Peachland Lake has a surface area of approximately 109 Ha. Its outlet is dammed and releases from it to the lower reaches of Peachland Creek are controlled.

Peachland Lake water is relatively soft, with low levels of trace metals. Two species of fish, Rainbow trout and Longnose suckers, are in Peachland Lake. The lake is stocked each year with 3,000 yearling rainbow trout.

Peachland Lake
Peachland Lake

Silver Lake

Silver Lake is located about 9 km west of Peachland.

The Silver Lake Forestry Centre was originally opened in 1971 under the management of the British Columbia Forestry Association and it has been in continuous use since that time.
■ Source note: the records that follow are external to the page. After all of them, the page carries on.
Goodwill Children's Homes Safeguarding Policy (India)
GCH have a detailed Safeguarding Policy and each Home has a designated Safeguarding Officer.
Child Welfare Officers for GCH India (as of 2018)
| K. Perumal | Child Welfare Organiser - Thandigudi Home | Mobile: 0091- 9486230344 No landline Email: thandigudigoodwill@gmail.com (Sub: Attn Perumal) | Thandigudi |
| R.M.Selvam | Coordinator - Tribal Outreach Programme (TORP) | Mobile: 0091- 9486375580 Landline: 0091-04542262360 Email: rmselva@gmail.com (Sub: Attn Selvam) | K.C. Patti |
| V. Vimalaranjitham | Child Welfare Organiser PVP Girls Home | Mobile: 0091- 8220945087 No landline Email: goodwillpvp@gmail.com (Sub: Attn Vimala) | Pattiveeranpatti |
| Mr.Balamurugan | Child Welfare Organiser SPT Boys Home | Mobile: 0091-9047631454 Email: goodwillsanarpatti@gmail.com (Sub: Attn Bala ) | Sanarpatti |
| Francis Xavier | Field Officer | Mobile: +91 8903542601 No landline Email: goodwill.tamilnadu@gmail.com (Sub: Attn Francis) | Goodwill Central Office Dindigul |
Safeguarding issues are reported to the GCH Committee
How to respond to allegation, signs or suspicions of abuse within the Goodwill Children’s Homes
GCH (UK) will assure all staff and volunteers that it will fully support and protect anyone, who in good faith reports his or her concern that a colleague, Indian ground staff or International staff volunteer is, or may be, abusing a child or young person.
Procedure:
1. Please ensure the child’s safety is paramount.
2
In 1996 the Silver Lake Forest Education Society was formed and on October 1, 1996 the society took over the ownership and management of the centre. The camp provides recreational and educational opportunities for children and adults from all over the world. In the months of September through to June, the camp is open to local schools and special interest groups. During the summer months of July and August the camp is reserved for summer campers aged 7-16.
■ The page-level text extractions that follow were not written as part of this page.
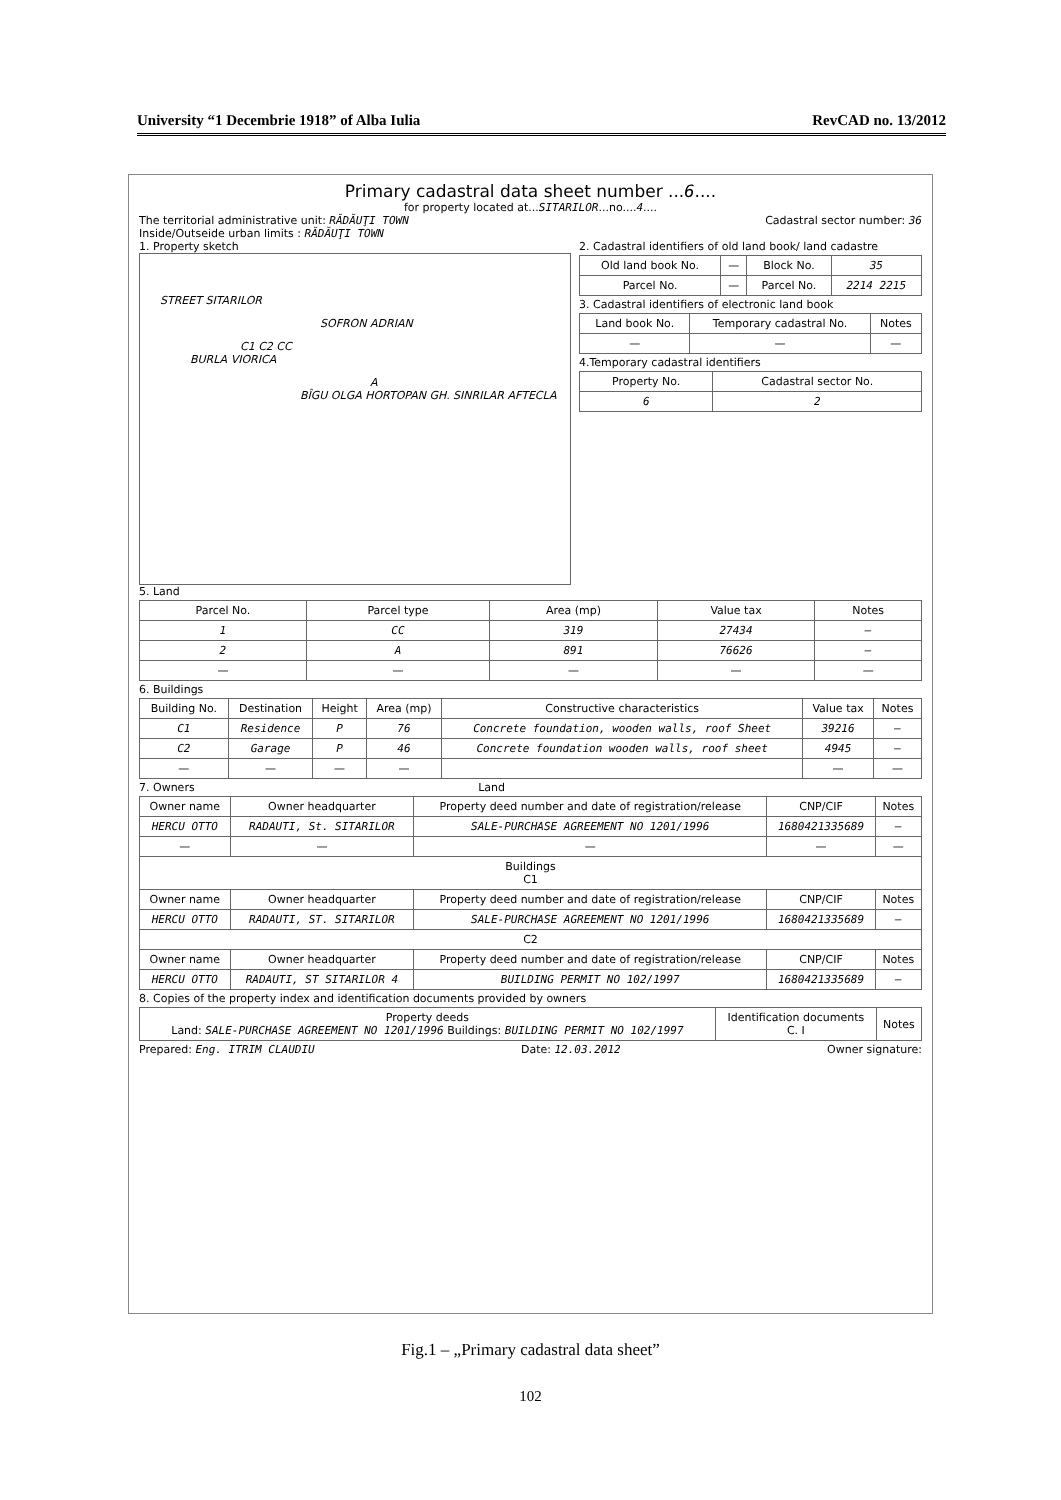University “1 Decembrie 1918” of Alba Iulia RevCAD no. 13/2012
Primary cadastral data sheet number ...6....
for property located at...SITARILOR...no....4....
The territorial administrative unit: RĂDĂUŢI TOWN Cadastral sector number: 36
Inside/Outseide urban limits : RĂDĂUŢI TOWN
1. Property sketch
STREET SITARILOR
SOFRON ADRIAN
C1 C2 CC
BURLA VIORICA
A
BÎGU OLGA HORTOPAN GH. SINRILAR AFTECLA
2. Cadastral identifiers of old land book/ land cadastre
| Old land book No. | — | Block No. | 35 |
| Parcel No. | — | Parcel No. | 2214 2215 |
3. Cadastral identifiers of electronic land book
| Land book No. | Temporary cadastral No. | Notes |
| — | — | — |
4.Temporary cadastral identifiers
| Property No. | Cadastral sector No. |
| 6 | 2 |
5. Land
| Parcel No. | Parcel type | Area (mp) | Value tax | Notes |
| --- | --- | --- | --- | --- |
| 1 | CC | 319 | 27434 | — |
| 2 | A | 891 | 76626 | — |
| — | — | — | — | — |
6. Buildings
| Building No. | Destination | Height | Area (mp) | Constructive characteristics | Value tax | Notes |
| --- | --- | --- | --- | --- | --- | --- |
| C1 | Residence | P | 76 | Concrete foundation, wooden walls, roof Sheet | 39216 | — |
| C2 | Garage | P | 46 | Concrete foundation wooden walls, roof sheet | 4945 | — |
| — | — | — | — | | — | — |
7. Owners Land
| Owner name | Owner headquarter | Property deed number and date of registration/release | CNP/CIF | Notes |
| --- | --- | --- | --- | --- |
| HERCU OTTO | RADAUTI, St. SITARILOR | SALE-PURCHASE AGREEMENT NO 1201/1996 | 1680421335689 | — |
| — | — | — | — | — |
| Buildings C1 | | | | |
| Owner name | Owner headquarter | Property deed number and date of registration/release | CNP/CIF | Notes |
| HERCU OTTO | RADAUTI, ST. SITARILOR | SALE-PURCHASE AGREEMENT NO 1201/1996 | 1680421335689 | — |
| C2 | | | | |
| Owner name | Owner headquarter | Property deed number and date of registration/release | CNP/CIF | Notes |
| HERCU OTTO | RADAUTI, ST SITARILOR 4 | BUILDING PERMIT NO 102/1997 | 1680421335689 | — |
8. Copies of the property index and identification documents provided by owners
| Property deeds Land: SALE-PURCHASE AGREEMENT NO 1201/1996 Buildings: BUILDING PERMIT NO 102/1997 | Identification documents C. I | Notes |
Prepared: Eng. ITRIM CLAUDIU Date: 12.03.2012 Owner signature:
Fig.1 – „Primary cadastral data sheet”
102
The Silver Lake Forest Education Society is a non-profit society offering year-round, hands-on, outdoor experience for youth, adults and educators. Sustainable forest management is emphasized through recreational activities and educational programs are designed to broaden the understanding of the forest resource.
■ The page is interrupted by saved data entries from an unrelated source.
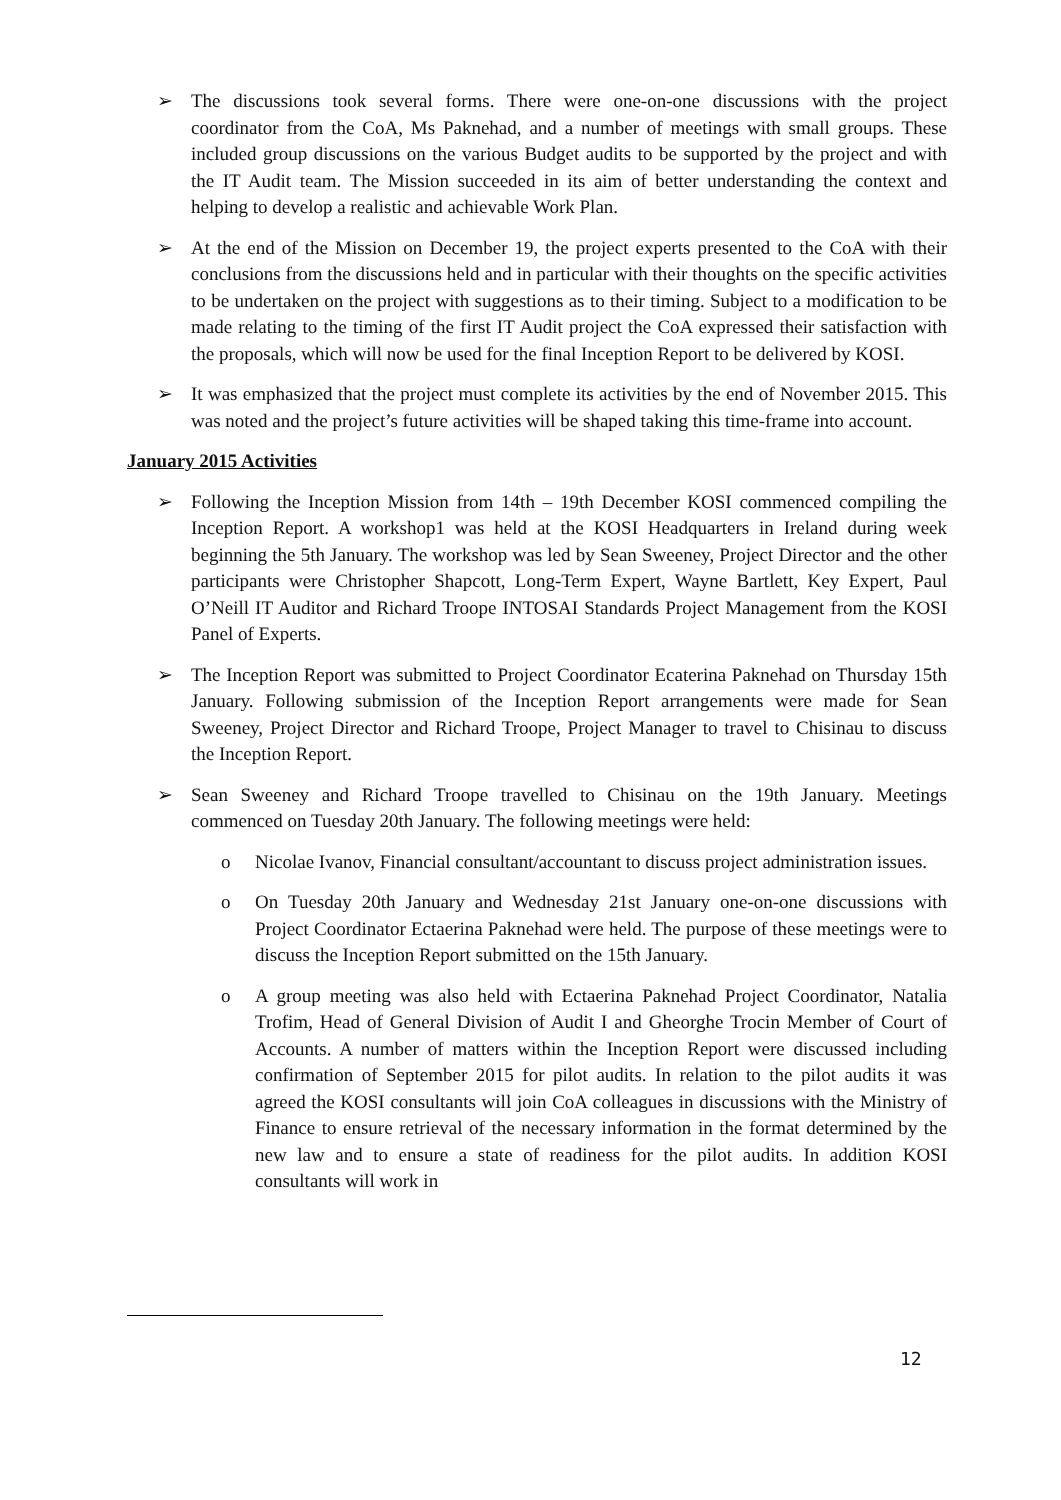➢ The discussions took several forms. There were one-on-one discussions with the project coordinator from the CoA, Ms Paknehad, and a number of meetings with small groups. These included group discussions on the various Budget audits to be supported by the project and with the IT Audit team. The Mission succeeded in its aim of better understanding the context and helping to develop a realistic and achievable Work Plan.
➢ At the end of the Mission on December 19, the project experts presented to the CoA with their conclusions from the discussions held and in particular with their thoughts on the specific activities to be undertaken on the project with suggestions as to their timing. Subject to a modification to be made relating to the timing of the first IT Audit project the CoA expressed their satisfaction with the proposals, which will now be used for the final Inception Report to be delivered by KOSI.
➢ It was emphasized that the project must complete its activities by the end of November 2015. This was noted and the project’s future activities will be shaped taking this time-frame into account.
January 2015 Activities
➢ Following the Inception Mission from 14th – 19th December KOSI commenced compiling the Inception Report. A workshop1 was held at the KOSI Headquarters in Ireland during week beginning the 5th January. The workshop was led by Sean Sweeney, Project Director and the other participants were Christopher Shapcott, Long-Term Expert, Wayne Bartlett, Key Expert, Paul O’Neill IT Auditor and Richard Troope INTOSAI Standards Project Management from the KOSI Panel of Experts.
➢ The Inception Report was submitted to Project Coordinator Ecaterina Paknehad on Thursday 15th January. Following submission of the Inception Report arrangements were made for Sean Sweeney, Project Director and Richard Troope, Project Manager to travel to Chisinau to discuss the Inception Report.
➢ Sean Sweeney and Richard Troope travelled to Chisinau on the 19th January. Meetings commenced on Tuesday 20th January. The following meetings were held:
o Nicolae Ivanov, Financial consultant/accountant to discuss project administration issues.
o On Tuesday 20th January and Wednesday 21st January one-on-one discussions with Project Coordinator Ectaerina Paknehad were held. The purpose of these meetings were to discuss the Inception Report submitted on the 15th January.
o A group meeting was also held with Ectaerina Paknehad Project Coordinator, Natalia Trofim, Head of General Division of Audit I and Gheorghe Trocin Member of Court of Accounts. A number of matters within the Inception Report were discussed including confirmation of September 2015 for pilot audits. In relation to the pilot audits it was agreed the KOSI consultants will join CoA colleagues in discussions with the Ministry of Finance to ensure retrieval of the necessary information in the format determined by the new law and to ensure a state of readiness for the pilot audits. In addition KOSI consultants will work in
12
To get to the camp at Silver Lake, drive up Princeton Ave 5 km to the cattle guard, continue another 6 km where you will see the Headwaters Junction. Go right and travel 4 km to the "Welcome to Silver Lake Camp" sign on the Right side of the road. Follow the driveway 1 km to the main gate.

Peachland Water Mechanic at Silver Lake outlet

Summer camp at Silver Lake

Size 10 ha. (24.7 ac.) Max. Depth 17 m. (56 ft.)
Game Rainbow Trout Fish Rainbow Trout
Fish   Stocked  
Angler Usage High Elevation 1067 m. (3500 ft.)
Ice Over November to Mid-April T.D.S. 112 mg./L

Silver Lake Dam

Silver Lake Dam is located approximately 12 km north west of Peachland. The dam is located on the south east side of Silver Lake. The height of the dam is up to about 6 m and the width of the dam is about 30 m. The storage capacity of the lake is 456.06 acre foot (AF). The earth-filled dam was originally constructed during the mid 1920's. In April of 1979, the dam was reported to be substantially below the minimum safety standards for an earth filled structure by the regional engineer from the Water Right Branch located in Kelowna, BC. Re-construction and/or rehabilitation of the dam were recommended at that time. Re-construction of the new Silver Lake Dam was done in the fall of 1980. The District of Peachland was granted the diversion licences on Trepanier Creek as well as the supporting storage licences on Silver Lake Dam following the 1980 season. Silver Lake currently acts as emergency storage for the Trepanier Water Supply System.

Okanagan Lake (Emergency Water System)

Located at the north end of Beach Avenue and used during peak spring runoff. The Intake at Venner Court is shut off, water is pumped up from Okanagan Lake and chlorinated immediately.

The Emergency system consists of 3 pumps: #1 and #2 are 250 HP and provide 1,200 GPM. #3 is 60 HP and provides 300 GPM. The large pump costs approximately $1,000 per week to run so is used during peak spring run-off mid-May to mid-June.

If an accident on the Coquihalla Hwy causes contaminants to spill over into Trepanier Creek, the Emergency System would be activated.

Okanagon Lake
Okanagan Lake


The District no longer has any operating wells.